De Gaulle turns his attention first to the crisis which has caused his return to power. On June 4 he visits Algiers, to be received by an ecstatic crowd of settlers who greet him as their saviour. But as they listen to his speech, from the balcony of Government House, their enthusiasm becomes muted.

Far from taking the expected right-wing line, De Gaulle talks of equal rights for Europeans and Muslims. He praises the Algerian nationalists as courageous fighters, and holds out the prospect of an amnesty. 'To these men I, de Gaulle, open the door of reconciliation.'

But the immediate next step is the preparation of a new constitution and the holding of a referendum to win the approval of French citizens around the world. When the details are announced, the constitution gives a much greater executive role to the president than under the previous republic. He may even assume emergency powers in a crisis.

The referendum is ready for the voters in September 1958. In addition to seeking approval for the proposed constitution, it asks voters in overseas territories whether they want to sever all links with France or to be part of the French community (known as La Communauté). All the territories except Guinea vote to remain within La Communauté, and the constitution of the Fifth Republic is approved by a large majority of 78% of the votes cast.

The most pressing task facing the new president remains Algeria. In the short term the situation there becomes worse rather than better. But within four years it is solved, with the precisely opposite result from the settlers' hopes of de Gaulle. The expected defender of French Algeria presides over Algerian independence.

The thorny path to independence:1959-1962

In September 1959 de Gaulle offers Algerians a choice once violence in the colony has ceased. Within four years of the return of peace they are to have a free vote on three possible options for their future: full political integration with France; association with France as an independent entity; or complete secession as an independent nation.

The immediate effect of this proposal is even greater unrest in Algeria, where the settlers are outraged at any suggestion that the link with France might be severed. In January 1960 there are barricades in the streets of Algiers in an uprising which lasts ten days until the army, loyal to de Gaulle, brings it to an end.

In April 1961 a more serious revolt is led by four senior generals in the French army in Algeria. It too collapses after four days, when de Gaulle reacts with great firmness and assumes special emergency powers.

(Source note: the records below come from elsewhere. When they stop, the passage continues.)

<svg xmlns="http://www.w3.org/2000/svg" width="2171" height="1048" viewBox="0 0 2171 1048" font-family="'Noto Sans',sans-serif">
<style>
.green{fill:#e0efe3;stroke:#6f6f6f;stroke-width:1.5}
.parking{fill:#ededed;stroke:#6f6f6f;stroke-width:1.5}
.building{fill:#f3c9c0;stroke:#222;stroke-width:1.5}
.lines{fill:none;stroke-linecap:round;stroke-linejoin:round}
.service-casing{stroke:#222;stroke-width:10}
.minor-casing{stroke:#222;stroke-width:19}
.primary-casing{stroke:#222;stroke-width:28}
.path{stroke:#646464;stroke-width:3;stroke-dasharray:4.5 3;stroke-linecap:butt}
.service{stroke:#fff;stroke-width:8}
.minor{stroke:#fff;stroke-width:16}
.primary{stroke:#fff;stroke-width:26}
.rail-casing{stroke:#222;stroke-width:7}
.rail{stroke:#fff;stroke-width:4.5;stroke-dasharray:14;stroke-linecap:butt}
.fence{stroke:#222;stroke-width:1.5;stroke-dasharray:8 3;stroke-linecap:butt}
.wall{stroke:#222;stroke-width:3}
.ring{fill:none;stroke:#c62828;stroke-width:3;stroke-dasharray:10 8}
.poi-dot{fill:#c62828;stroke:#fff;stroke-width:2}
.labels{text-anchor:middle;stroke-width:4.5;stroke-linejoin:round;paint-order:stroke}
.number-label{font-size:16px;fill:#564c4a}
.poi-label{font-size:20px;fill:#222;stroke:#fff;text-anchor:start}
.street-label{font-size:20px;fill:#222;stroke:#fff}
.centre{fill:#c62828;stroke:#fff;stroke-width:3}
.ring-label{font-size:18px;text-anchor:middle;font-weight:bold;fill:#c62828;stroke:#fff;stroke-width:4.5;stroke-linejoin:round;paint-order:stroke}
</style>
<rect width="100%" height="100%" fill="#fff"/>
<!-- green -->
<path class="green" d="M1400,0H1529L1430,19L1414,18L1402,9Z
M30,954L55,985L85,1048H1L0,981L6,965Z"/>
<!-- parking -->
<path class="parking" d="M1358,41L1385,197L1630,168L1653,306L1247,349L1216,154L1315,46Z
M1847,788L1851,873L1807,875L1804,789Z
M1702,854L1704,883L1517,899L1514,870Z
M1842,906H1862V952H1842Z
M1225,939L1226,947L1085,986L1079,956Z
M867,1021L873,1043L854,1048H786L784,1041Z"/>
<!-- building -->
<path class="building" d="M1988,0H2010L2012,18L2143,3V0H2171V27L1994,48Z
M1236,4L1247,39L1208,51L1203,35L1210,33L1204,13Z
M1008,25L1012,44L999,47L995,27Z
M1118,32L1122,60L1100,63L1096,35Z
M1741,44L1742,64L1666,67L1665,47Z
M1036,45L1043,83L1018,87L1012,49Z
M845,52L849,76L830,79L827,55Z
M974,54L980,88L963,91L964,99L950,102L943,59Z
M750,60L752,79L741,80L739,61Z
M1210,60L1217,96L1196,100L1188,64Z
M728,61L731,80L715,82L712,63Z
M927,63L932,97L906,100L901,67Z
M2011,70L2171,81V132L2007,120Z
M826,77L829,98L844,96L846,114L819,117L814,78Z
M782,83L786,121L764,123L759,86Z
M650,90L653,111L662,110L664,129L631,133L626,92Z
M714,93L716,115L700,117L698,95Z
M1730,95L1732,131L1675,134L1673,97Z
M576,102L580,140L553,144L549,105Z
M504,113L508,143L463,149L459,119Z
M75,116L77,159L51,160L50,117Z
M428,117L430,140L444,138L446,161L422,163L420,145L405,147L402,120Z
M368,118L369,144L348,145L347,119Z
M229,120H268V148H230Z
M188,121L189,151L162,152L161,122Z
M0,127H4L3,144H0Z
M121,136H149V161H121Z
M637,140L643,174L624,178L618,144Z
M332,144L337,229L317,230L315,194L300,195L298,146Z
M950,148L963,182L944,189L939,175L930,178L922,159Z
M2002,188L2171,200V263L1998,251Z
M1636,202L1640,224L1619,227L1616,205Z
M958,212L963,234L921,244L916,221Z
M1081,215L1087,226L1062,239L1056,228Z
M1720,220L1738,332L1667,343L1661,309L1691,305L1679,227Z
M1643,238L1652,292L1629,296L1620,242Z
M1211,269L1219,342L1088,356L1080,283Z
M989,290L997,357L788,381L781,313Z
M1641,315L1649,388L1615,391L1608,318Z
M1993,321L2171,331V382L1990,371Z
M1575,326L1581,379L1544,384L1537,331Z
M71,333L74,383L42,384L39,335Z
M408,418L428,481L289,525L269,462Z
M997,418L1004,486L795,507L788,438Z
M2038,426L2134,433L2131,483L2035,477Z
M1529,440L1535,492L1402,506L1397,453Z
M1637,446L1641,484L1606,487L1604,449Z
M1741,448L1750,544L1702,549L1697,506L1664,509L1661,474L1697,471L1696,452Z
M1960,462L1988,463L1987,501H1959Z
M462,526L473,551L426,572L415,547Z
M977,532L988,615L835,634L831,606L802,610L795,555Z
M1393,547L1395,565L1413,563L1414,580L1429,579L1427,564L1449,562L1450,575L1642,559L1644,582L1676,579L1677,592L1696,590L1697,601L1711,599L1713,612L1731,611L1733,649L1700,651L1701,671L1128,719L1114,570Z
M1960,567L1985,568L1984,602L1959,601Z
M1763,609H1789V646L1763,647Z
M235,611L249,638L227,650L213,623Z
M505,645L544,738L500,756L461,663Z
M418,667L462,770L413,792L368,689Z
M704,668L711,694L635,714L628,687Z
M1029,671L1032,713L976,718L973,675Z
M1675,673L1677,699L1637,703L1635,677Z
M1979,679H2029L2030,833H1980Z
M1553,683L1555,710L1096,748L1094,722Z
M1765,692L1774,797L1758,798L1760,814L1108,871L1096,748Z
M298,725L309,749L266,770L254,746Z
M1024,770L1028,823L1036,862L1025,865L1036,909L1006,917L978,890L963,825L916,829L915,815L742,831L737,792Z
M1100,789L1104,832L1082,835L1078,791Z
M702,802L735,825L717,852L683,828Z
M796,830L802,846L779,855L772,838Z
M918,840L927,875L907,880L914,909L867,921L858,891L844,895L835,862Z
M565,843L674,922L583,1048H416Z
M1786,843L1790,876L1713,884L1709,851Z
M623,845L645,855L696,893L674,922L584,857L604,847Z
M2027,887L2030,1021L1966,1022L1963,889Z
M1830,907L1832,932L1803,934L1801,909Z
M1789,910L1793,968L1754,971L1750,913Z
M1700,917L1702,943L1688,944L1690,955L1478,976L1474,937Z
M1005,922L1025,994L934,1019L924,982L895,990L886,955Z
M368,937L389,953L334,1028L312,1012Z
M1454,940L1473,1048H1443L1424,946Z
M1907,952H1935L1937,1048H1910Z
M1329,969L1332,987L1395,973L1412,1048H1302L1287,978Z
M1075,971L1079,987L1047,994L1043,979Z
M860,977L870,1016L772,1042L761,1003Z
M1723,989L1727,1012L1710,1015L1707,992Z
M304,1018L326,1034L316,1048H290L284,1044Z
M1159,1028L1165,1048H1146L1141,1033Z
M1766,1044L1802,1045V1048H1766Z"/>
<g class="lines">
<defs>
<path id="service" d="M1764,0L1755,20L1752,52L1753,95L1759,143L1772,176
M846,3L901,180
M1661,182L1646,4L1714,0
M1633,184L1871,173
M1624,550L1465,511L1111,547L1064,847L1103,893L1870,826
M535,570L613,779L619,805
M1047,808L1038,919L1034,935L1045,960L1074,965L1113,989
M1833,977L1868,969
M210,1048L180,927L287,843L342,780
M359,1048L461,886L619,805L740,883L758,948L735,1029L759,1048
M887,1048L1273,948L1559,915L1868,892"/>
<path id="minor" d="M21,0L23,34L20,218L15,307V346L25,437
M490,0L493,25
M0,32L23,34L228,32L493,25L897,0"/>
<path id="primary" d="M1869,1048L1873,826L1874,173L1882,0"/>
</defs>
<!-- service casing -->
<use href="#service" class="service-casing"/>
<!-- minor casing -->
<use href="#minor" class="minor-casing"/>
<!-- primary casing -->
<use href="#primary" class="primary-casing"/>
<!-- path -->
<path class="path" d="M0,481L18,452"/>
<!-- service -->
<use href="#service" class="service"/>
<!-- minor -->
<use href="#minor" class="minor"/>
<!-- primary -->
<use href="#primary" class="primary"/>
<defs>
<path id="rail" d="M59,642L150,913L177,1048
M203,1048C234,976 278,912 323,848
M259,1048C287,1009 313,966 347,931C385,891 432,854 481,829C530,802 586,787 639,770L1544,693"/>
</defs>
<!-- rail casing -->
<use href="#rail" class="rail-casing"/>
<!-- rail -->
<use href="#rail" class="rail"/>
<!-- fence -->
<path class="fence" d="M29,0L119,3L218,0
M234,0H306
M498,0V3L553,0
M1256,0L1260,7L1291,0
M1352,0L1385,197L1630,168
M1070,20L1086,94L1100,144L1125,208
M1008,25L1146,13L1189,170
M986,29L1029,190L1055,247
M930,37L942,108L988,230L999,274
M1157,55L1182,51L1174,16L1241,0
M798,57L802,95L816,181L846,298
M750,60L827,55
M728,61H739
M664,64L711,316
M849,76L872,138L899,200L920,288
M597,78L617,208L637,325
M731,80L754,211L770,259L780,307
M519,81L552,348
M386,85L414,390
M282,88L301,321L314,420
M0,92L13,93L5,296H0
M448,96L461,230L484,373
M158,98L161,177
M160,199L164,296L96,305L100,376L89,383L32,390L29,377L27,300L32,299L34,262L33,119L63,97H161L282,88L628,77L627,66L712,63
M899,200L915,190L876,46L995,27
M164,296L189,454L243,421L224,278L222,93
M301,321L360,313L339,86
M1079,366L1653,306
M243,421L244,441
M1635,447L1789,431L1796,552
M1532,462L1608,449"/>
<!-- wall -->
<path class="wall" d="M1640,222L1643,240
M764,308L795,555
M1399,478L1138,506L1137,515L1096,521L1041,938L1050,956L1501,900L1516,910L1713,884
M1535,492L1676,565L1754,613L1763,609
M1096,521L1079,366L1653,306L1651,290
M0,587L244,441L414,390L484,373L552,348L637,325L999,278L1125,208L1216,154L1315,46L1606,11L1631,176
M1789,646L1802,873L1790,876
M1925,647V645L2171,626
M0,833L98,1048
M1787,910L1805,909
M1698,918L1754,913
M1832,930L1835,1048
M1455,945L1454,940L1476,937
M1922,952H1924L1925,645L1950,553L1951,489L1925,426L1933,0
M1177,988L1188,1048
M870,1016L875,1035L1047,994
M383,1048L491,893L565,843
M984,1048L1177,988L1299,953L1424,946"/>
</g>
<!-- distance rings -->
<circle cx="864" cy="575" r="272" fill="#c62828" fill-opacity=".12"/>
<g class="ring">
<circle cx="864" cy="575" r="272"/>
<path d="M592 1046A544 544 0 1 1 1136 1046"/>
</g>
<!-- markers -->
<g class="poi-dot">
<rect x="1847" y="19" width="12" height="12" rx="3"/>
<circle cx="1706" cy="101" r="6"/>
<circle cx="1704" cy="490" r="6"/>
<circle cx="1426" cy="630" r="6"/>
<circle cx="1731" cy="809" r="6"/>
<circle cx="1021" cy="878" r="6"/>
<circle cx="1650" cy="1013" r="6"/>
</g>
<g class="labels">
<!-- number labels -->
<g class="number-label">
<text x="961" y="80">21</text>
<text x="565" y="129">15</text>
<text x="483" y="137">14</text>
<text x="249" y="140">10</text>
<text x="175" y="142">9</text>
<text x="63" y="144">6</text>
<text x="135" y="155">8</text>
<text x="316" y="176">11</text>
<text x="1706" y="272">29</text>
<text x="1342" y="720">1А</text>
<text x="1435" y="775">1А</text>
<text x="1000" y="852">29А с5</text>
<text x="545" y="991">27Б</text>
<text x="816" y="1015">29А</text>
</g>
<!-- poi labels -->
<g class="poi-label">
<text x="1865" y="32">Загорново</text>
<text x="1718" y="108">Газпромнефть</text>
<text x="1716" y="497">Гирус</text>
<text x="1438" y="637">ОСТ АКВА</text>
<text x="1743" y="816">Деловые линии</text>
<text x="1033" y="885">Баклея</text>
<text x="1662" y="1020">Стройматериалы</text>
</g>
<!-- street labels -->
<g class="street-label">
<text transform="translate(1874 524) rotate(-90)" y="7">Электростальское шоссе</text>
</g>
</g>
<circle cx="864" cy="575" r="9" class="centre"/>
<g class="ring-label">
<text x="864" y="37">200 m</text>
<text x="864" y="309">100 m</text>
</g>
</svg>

But the failed uprising prompts the final escalation of terrorist violence in the colony.

Two of the generals surrender when the uprising fails. The other two, Raoul Salan and Edmond Jouhaud, go underground to continue their resistance. They form the extremist OAS (Organization de l'Armée Secrète) to engage in a campaign of terror against Muslims in Algeria and against political targets in mainland France. In September 1961 an attempt is made to assassinate de Gaulle.

With FLN terrorist activity also continuing in Algeria, the colony by now requires the permanent attention of some 500,000 troops. The only practical solution is discreetly acknowledged when the French government, in the autumn of 1961, begins secret negotiations with the provisional Algerian government in Tunis (the GPRA). In March 1962 a cease-fire is agreed at Évian-les-Bains, to be followed by a referendum on Algerian independence.

This agreement sparks off an immediate escalation of OAS terrorist activity, but in April 1962 the people of France endorse the Évian terms with a 90% vote of approval. Two weeks later the OAS leader, Raoul Salan, is captured in Algiers.

During the summer of 1962 about three quarters of the French colonists flee from Algeria to France, leaving only some 250,000 (reduced by the end of the 1960s to fewer than 100,000). The departure of the predominantly right-wing element among the settler population is reflected in the referendum held in Algeria on 1 July 1962. Nearly six million votes are cast in favour of independence, less than 17,000 against. Two days later de Gaulle formally recognizes Algeria as an independent nation. In October the new state becomes a member of the United Nations.